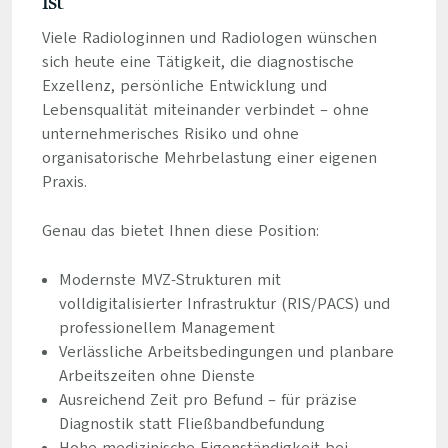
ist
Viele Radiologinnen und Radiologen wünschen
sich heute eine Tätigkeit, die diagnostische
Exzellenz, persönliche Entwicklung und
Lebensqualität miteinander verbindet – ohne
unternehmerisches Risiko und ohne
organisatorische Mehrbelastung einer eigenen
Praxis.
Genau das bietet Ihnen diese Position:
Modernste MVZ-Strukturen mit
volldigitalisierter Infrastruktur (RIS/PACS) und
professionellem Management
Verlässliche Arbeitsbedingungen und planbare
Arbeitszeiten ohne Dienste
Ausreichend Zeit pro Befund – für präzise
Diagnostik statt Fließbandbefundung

...

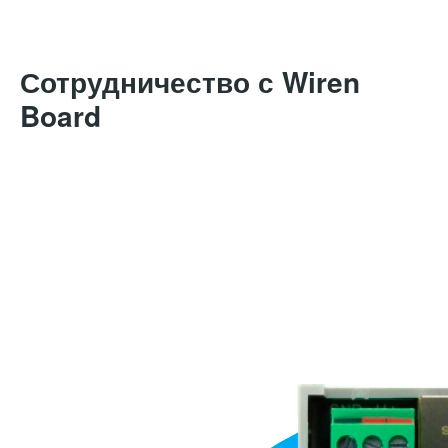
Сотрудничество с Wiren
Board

[The task] Copy the stretch of the records above that runs from the line with "unternehmerisches Risiko und ohne" through the line with "Diagnostik statt Fließbandbefundung". Both end lines belong in the copy, and nothing else does.

[Written answer]
unternehmerisches Risiko und ohne
organisatorische Mehrbelastung einer eigenen
Praxis.
Genau das bietet Ihnen diese Position:
Modernste MVZ-Strukturen mit
volldigitalisierter Infrastruktur (RIS/PACS) und
professionellem Management
Verlässliche Arbeitsbedingungen und planbare
Arbeitszeiten ohne Dienste
Ausreichend Zeit pro Befund – für präzise
Diagnostik statt Fließbandbefundung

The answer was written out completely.